Part II deals with the technological war, the contemporary face of warfare. The chapters are so dense with information that smooth reading slows and bumps along, as in a reference book. Early in this section Klare states:
By directly supervising the activities of the Pentagon’s own in-house laboratories, and by controlling the assignment of defense research contracts to universities, think tanks, and private industry, the Director (of Defense Research and Engineering) effectively sets policy for the nation’s scientific and technical community.
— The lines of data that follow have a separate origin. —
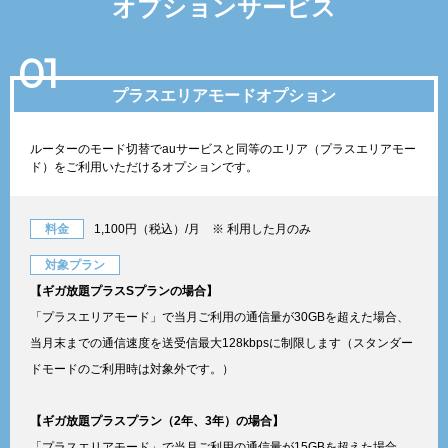
オプションサービス
01
プラスエリアモードオプション
ルーターのモード切替でauサービスと同等のエリア（プラスエリアモー
ド）をご利用いただけるオプションです。
料金
1,100円（税込）/月 ※ 利用した月のみ
対象プラン
【ギガ放題プラスSプランの場合】
「プラスエリアモード」で当月ご利用の通信量が30GBを超えた場合、
当月末までの通信速度を送受信最大128kbpsに制限します（スタンダー
ドモードのご利用時は対象外です。）
【ギガ放題プラスプラン（2年、3年）の場合】
「プラスエリアモード」で当月ご利用の通信量が15GBを超えた場合、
The Pentagon’s laboratories are profiled, one after another. One of the major parts of counter-insurgency strategy is a rapid deployment capability — to be able to move an American force of just the proper size, up to an army, anywhere American interests are threatened. This is in large part the story of the CS-A, a nearly-miraculous airplane which can carry tanks, heavy artillary, helicopters, hundreds of soldiers, and which saved the Lockheed Aircraft Corporation from bankruptcy by its price tag (which included a $2 billion cost overrun). The third chapter in this section gives a long account of the development of the electronic battlefield, detailed descriptions of its components, and a notion of the automated warfare that is its future direction. (see “Toys Against the People or Remote Warfare,” Science for the People, January, 1973.)
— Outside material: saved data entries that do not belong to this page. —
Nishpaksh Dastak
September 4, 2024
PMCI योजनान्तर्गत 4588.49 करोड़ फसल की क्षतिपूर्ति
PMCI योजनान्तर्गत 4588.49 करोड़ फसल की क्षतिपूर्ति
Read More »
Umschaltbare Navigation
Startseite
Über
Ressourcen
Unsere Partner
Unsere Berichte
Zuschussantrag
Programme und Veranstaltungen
The chapters in the last section of War Without End discuss mercenary armies and police, which are an integral part of counter-insurgency. These forces are made up of Third World soldiers whose officers are trained in the U.S. and whose equipment and arms are all American. They make their bread by ensuring that the local elites that command them stay in power to maintain a favorable climate for American investment and trade. Klare looks in detail at Project Agile, whose specialized R&D (research and development) has aided client regimes in Asia. He also discusses police training programs and the role of the military in Latin America. The final chapter discusses the U.S. involvement in Southeast Asia and the various mercenary armies used there, including the Secret Army in Laos. The mercenary forces are extremely important in counter-insurgency strategy, because they form the first line of defense for American interests abroad. Only when they fail must the electronic battlefield and rapidly deployed American forces be brought into play.
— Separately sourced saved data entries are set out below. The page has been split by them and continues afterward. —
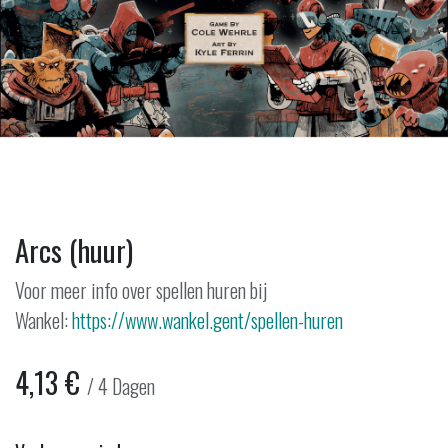
Arcs (huur)
Voor meer info over spellen huren bij
Wankel:
https://www.wankel.gent/spellen-huren
4,13
€
/
4
Dagen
Two strong and diametrically opposed social forces create the conditions for perpetual warfare.
Only through revolution can the people of the Third World begin the process of development and acquire some measure of self-dignity; only through counterrevolution can the American business elite preserve its wealth and power. For the United States, the only possible outcome of this global conflict is participation in a long series of limited conflicts, police actions, and stability operations—the War Without End.
In the preface Gabriel Kolka criticizes the scientists and scholars whose value-free bent and narrow specialization have made it convenient for them not to question the limits of American power or the future direction of our society. Klare transcends these limits, combining accurate research and clear writing with a radical perspective.